| Work task 1 |
Output every line of the chart quiz entries below exactly as they appear, leaving out the pictures.

[[ Text segment, beginning ]]

# problem with monitor's width !



## metallicaband (Jun 13, 2005)

Hey all, 

I'm having problems with my monitor's width, it looks like this :

http://img45.imageshack.us/img45/3224/monitor5zt.gif

The screen should be full, without those black voids.. 

Any help would be really appreciated.. !

Thanks in advance.


----------



## ebackhus (Apr 21, 2005)

Are there adjustment knobs or menus with that monitor?


----------



## metallicaband (Jun 13, 2005)

Yeah it does have an adjusting menu, here are the options:

-Brightness & Contrast
-Position
-Size ( My problem should be fixed by this, but it's set to it's maximum width and I'm still having the problem ).
-Shape
-Color
-Setup ( Video Level=0.7V , Language=English, OSD Time = 20 secs )
-Special (Degauss=ON, Recall=ON, Reset=ON, Moire= H:0, V:0 )

[[ Text segment, end ]]
[[ Input material, beginning ]]

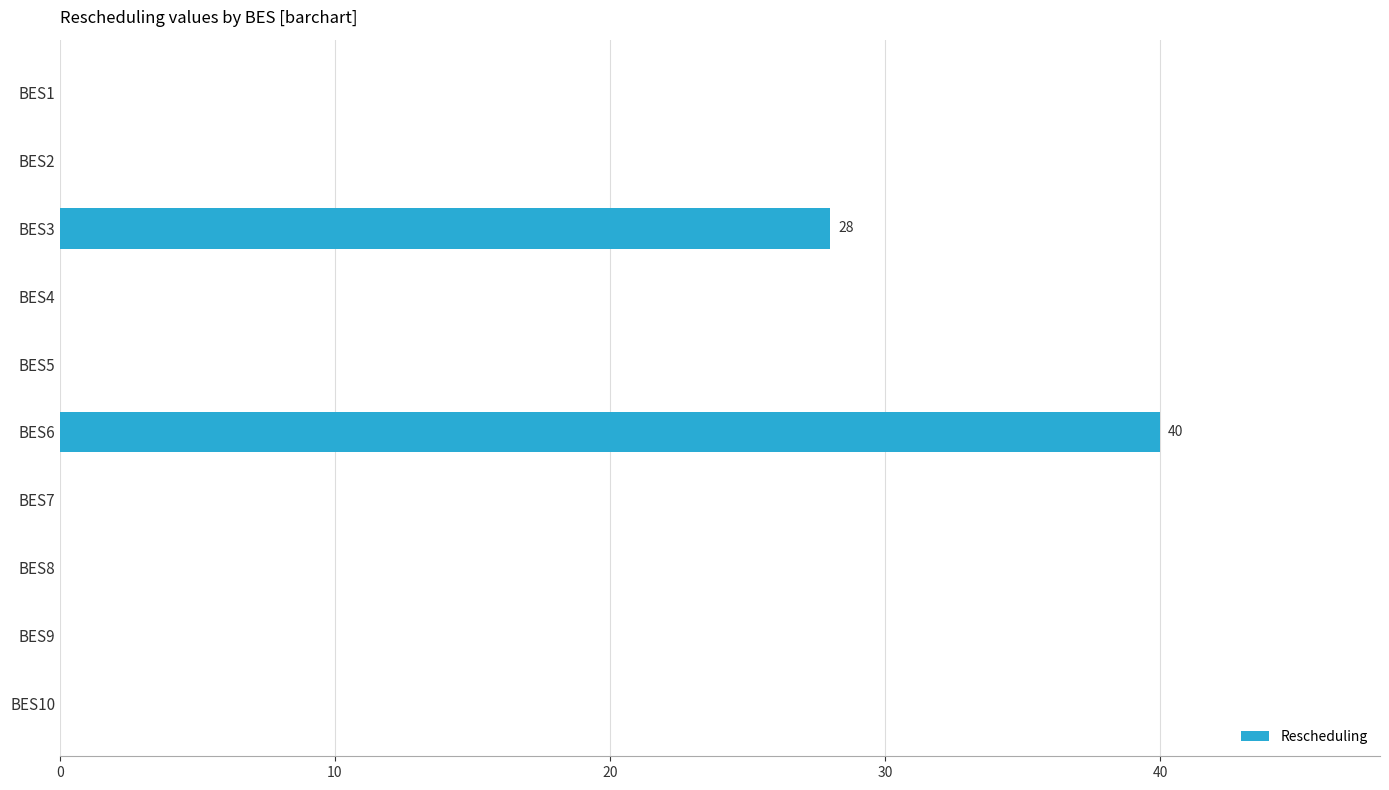

Reading top to bottom, transcribe all the data shown in this chart.

BES1=0	BES2=0	BES3=28	BES4=0	BES5=0	BES6=40	BES7=0	BES8=0	BES9=0	BES10=0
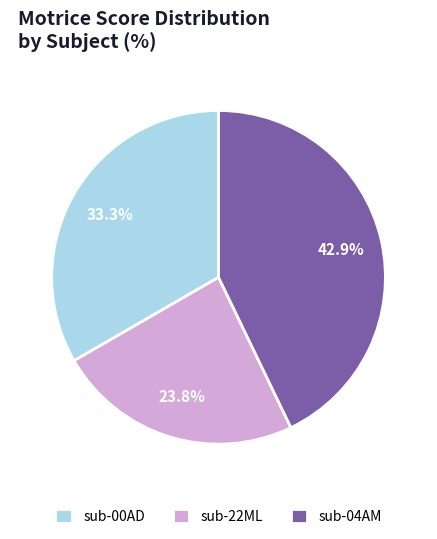

What percentage do sub-22ML and sub-00AD together represent?

57.1%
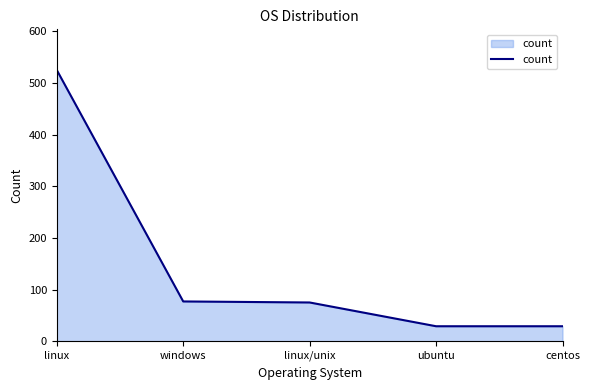

What is the ratio of the value at ubuntu to the value at centos?

1.0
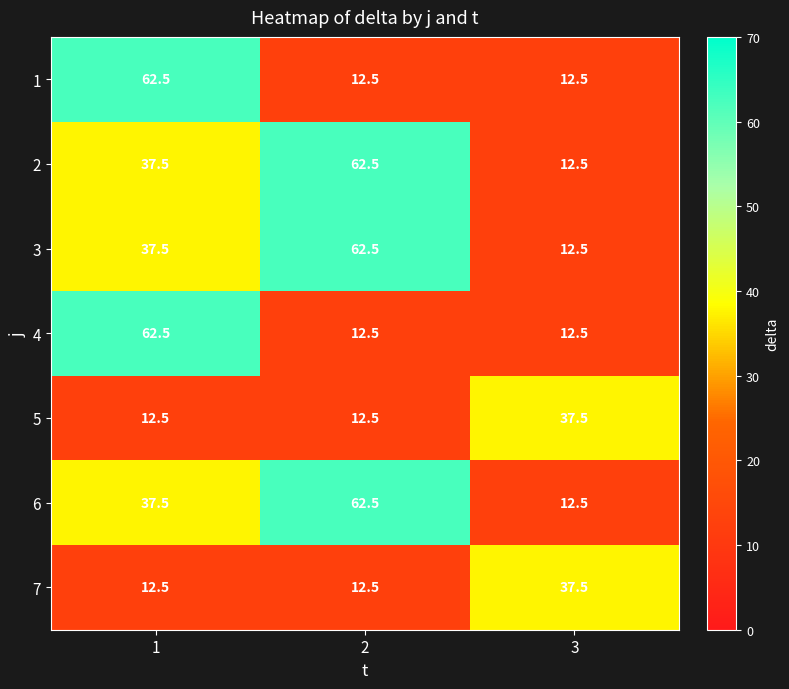

True or false: 7 has a value of 12.5 at 1.

True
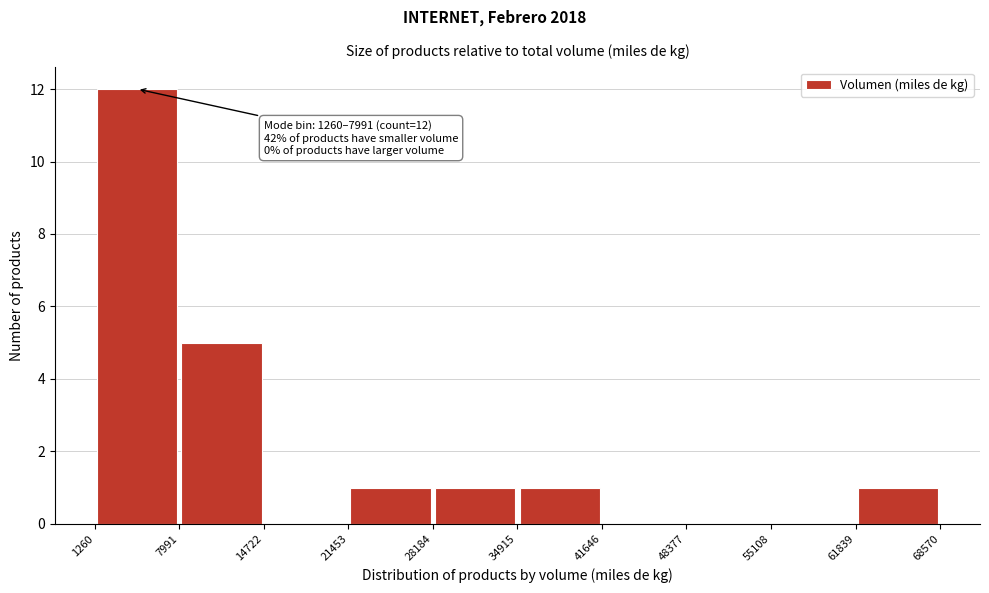

Over which range of the x-axis is the bar tallest?

1260 to 7991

[[ Input material, end ]]

| Work task 2 |
In the monitor-width thread, why has the Size option in the adjustment menu not fixed the problem?

| Written solution 1 |
Reading top to bottom, transcribe all the data shown in this chart.

BES1=0	BES2=0	BES3=28	BES4=0	BES5=0	BES6=40	BES7=0	BES8=0	BES9=0	BES10=0

What percentage do sub-22ML and sub-00AD together represent?

57.1%

What is the ratio of the value at ubuntu to the value at centos?

1.0

True or false: 7 has a value of 12.5 at 1.

True

Over which range of the x-axis is the bar tallest?

1260 to 7991

| Written solution 2 |
The Size option is already set to its maximum width, and the problem is still there.